Another West Virginia county has been designated as an area with high drug trafficking.
Wood County, West Virginia and fifteen other counties nationwide are being added to the list of High Intensity Drug Trafficking Areas.
In May, U.S. Senator Joe Manchin and Congressman David McKinley wrote a letter to National Drug Control Policy Acting Director Richard Baum, asking for Wood County to the receive the federal designation.
According to a news release, the designation will enable Wood County to receive federal resources to coordinate and develop drug control efforts among federal, state and local law enforcement officials. It also will allow local agencies to benefit from ongoing initiatives working to reduce drug use and its consequences across the country.
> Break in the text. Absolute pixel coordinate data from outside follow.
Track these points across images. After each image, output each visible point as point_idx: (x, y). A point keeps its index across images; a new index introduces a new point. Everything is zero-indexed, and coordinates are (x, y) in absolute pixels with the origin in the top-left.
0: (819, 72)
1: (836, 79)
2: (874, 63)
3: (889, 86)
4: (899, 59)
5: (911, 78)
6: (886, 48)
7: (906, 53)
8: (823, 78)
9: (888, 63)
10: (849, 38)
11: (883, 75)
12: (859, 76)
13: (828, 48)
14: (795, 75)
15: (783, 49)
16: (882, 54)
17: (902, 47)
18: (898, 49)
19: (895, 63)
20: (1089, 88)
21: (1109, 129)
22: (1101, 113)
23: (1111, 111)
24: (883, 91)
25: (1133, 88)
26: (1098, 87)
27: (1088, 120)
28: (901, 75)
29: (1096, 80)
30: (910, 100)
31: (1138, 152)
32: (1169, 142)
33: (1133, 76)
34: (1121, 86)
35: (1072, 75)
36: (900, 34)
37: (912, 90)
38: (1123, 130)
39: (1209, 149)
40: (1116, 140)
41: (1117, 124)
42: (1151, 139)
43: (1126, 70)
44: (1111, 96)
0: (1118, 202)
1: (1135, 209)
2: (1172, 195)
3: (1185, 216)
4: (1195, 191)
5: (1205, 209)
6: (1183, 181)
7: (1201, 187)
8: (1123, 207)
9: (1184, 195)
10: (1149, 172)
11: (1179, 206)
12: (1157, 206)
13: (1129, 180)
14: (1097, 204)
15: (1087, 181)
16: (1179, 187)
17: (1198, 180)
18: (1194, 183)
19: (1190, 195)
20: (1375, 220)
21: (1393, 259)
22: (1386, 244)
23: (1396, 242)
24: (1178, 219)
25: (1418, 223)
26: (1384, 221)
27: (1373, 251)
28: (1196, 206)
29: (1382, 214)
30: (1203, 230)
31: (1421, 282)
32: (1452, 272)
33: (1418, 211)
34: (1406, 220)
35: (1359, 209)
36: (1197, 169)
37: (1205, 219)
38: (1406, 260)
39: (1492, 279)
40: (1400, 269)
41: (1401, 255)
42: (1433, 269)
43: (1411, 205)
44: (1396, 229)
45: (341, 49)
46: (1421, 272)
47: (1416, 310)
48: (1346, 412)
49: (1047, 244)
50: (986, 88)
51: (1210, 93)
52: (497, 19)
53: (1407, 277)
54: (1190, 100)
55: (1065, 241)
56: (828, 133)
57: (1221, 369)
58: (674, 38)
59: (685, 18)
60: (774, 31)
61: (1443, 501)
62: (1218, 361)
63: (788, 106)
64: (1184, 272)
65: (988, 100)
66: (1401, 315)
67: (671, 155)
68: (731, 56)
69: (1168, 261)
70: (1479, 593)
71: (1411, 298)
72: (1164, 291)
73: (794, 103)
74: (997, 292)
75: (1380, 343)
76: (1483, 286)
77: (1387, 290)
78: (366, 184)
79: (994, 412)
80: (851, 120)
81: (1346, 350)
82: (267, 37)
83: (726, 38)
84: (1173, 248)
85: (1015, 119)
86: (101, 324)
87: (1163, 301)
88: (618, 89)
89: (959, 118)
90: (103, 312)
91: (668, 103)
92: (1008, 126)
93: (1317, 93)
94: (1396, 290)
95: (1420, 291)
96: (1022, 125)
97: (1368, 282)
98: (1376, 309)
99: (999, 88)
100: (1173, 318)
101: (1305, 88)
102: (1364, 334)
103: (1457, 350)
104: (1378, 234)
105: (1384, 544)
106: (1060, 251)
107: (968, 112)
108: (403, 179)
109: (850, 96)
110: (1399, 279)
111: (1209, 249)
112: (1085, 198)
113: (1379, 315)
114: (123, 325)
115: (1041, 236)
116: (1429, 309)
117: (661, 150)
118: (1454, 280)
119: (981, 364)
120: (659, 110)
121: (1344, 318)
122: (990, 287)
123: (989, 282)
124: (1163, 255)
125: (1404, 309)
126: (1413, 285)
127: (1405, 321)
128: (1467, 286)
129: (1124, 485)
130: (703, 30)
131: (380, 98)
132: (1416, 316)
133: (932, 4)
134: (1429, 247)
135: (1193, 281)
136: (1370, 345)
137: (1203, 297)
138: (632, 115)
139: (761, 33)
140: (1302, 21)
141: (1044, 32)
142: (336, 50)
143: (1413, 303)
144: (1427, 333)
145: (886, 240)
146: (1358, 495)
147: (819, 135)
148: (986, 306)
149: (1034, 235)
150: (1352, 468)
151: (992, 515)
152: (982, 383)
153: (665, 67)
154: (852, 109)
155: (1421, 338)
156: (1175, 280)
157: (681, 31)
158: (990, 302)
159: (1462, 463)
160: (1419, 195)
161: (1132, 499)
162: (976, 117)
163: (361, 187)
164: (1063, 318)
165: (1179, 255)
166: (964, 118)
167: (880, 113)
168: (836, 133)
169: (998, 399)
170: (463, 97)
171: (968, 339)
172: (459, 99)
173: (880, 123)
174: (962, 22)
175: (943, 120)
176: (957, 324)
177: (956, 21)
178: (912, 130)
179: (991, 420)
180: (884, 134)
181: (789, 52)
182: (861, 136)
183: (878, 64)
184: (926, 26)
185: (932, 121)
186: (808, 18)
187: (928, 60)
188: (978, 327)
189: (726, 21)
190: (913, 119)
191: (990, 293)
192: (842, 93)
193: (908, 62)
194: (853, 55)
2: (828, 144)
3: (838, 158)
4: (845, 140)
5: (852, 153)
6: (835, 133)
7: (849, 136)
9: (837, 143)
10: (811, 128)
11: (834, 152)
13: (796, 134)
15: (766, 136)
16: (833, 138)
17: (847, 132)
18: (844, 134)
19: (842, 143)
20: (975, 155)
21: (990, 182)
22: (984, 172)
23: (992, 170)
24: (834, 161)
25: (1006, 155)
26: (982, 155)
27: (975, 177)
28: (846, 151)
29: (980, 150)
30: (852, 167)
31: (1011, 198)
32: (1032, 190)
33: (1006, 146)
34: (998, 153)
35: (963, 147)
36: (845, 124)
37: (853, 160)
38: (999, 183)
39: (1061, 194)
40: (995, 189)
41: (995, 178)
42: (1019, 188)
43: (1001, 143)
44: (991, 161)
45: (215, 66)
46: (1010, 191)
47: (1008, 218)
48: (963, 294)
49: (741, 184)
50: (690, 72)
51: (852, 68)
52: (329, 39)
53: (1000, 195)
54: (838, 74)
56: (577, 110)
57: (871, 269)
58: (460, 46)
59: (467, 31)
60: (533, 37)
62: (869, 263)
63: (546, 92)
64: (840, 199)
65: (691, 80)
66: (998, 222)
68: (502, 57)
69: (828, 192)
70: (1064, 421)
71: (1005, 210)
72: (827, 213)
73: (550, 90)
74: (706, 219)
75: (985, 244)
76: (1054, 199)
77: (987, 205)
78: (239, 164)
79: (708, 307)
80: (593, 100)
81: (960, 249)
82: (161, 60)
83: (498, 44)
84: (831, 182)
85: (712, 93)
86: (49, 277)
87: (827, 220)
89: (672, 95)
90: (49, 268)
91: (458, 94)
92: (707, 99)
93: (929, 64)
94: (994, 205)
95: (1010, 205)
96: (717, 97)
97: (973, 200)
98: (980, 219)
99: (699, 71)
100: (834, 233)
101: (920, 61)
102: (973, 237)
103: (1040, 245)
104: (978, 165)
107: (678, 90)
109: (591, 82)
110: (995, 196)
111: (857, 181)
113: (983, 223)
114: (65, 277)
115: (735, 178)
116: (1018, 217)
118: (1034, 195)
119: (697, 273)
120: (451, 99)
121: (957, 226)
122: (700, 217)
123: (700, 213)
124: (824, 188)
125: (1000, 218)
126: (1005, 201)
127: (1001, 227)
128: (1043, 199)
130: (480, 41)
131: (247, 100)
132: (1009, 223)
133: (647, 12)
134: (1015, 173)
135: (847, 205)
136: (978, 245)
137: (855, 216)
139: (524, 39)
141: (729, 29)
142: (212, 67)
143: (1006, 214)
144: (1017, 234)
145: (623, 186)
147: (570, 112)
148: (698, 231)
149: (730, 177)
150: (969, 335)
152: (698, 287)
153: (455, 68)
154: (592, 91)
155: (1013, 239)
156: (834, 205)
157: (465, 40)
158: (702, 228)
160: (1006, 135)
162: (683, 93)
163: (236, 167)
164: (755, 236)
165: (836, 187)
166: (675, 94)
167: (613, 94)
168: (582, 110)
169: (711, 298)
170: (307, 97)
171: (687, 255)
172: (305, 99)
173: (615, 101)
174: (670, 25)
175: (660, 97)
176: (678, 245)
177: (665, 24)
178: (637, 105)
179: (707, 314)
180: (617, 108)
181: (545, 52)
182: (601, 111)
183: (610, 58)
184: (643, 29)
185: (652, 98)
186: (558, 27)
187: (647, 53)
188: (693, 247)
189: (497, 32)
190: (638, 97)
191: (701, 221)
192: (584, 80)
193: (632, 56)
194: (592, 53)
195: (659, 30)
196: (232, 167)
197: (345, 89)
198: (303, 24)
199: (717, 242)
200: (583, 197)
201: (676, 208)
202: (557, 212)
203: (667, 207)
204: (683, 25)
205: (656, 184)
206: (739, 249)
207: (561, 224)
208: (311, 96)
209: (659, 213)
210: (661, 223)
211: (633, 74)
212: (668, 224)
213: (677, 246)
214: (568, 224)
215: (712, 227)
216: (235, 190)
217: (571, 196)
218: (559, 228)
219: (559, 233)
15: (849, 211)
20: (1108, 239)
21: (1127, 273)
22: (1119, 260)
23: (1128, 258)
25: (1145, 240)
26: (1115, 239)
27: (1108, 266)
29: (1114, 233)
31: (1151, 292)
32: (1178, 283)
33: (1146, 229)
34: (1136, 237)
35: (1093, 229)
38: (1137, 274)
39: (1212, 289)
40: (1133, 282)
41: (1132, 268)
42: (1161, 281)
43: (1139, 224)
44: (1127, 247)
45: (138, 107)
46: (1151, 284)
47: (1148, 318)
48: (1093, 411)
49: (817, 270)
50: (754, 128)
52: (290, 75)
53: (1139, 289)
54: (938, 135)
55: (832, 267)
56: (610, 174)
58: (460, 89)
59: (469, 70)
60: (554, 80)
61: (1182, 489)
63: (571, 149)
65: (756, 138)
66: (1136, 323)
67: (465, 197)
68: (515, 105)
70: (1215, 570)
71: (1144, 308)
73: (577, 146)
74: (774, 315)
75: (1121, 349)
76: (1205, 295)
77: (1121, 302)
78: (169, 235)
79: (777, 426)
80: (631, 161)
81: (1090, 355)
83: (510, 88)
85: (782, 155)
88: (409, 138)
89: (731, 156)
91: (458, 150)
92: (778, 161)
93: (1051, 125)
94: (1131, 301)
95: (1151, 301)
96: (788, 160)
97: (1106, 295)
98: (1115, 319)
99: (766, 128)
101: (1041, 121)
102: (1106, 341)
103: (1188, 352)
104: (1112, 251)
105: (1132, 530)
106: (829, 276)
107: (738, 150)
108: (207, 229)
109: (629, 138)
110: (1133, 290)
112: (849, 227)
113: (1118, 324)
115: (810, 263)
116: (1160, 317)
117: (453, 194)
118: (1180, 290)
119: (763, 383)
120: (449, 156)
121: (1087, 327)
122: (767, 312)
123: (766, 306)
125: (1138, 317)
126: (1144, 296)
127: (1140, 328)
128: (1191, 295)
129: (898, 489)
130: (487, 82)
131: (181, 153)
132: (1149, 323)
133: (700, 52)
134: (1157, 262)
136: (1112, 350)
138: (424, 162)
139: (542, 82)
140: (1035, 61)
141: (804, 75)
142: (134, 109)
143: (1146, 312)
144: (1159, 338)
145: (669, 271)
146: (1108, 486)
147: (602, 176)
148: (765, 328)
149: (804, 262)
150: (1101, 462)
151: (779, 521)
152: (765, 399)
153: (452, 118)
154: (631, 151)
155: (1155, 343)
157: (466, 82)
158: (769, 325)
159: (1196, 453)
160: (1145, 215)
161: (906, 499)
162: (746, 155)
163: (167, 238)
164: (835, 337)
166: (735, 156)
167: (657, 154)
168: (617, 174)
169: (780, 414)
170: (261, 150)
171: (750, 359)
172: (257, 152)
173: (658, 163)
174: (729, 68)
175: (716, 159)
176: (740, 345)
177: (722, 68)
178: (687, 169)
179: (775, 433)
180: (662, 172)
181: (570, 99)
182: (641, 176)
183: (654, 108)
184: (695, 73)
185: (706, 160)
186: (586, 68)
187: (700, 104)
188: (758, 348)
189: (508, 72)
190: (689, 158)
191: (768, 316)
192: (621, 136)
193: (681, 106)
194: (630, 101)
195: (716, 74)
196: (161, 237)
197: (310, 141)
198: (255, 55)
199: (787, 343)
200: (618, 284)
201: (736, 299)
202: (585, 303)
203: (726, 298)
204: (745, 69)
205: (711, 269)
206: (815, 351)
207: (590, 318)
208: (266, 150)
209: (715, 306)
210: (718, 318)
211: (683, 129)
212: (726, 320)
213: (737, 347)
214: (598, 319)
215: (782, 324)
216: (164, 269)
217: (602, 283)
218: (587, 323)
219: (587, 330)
“I’m glad Director Baum has answered our calls to declare Wood County a High Intensity Drug Trafficking Area," said Manchin in the release. "The opioid epidemic is impacting every way of life in our state and it is crucial our law enforcement officials and drug task forces are well equipped to combat the influx of drugs coming into our state."
“We need all the help available to fight drug epidemic ravaging our communities," McKinley noted in the joint release with Senator Manchin. "The HIDTA program gives law enforcement additional resources to take drug traffickers off our streets."
Wood County is the 21st county in West Virginia to be designated as a High Intensity Drug Trafficking Area. Berkeley, Boone, Brooke, Cabell, Hancock, Harrison, Jefferson, Kanawha, Lincoln, Logan, Marshall, McDowell, Mercer, Mingo, Monongalia, Ohio, Putnam, Raleigh, Wayne and Wyoming counties have also received the federal designation.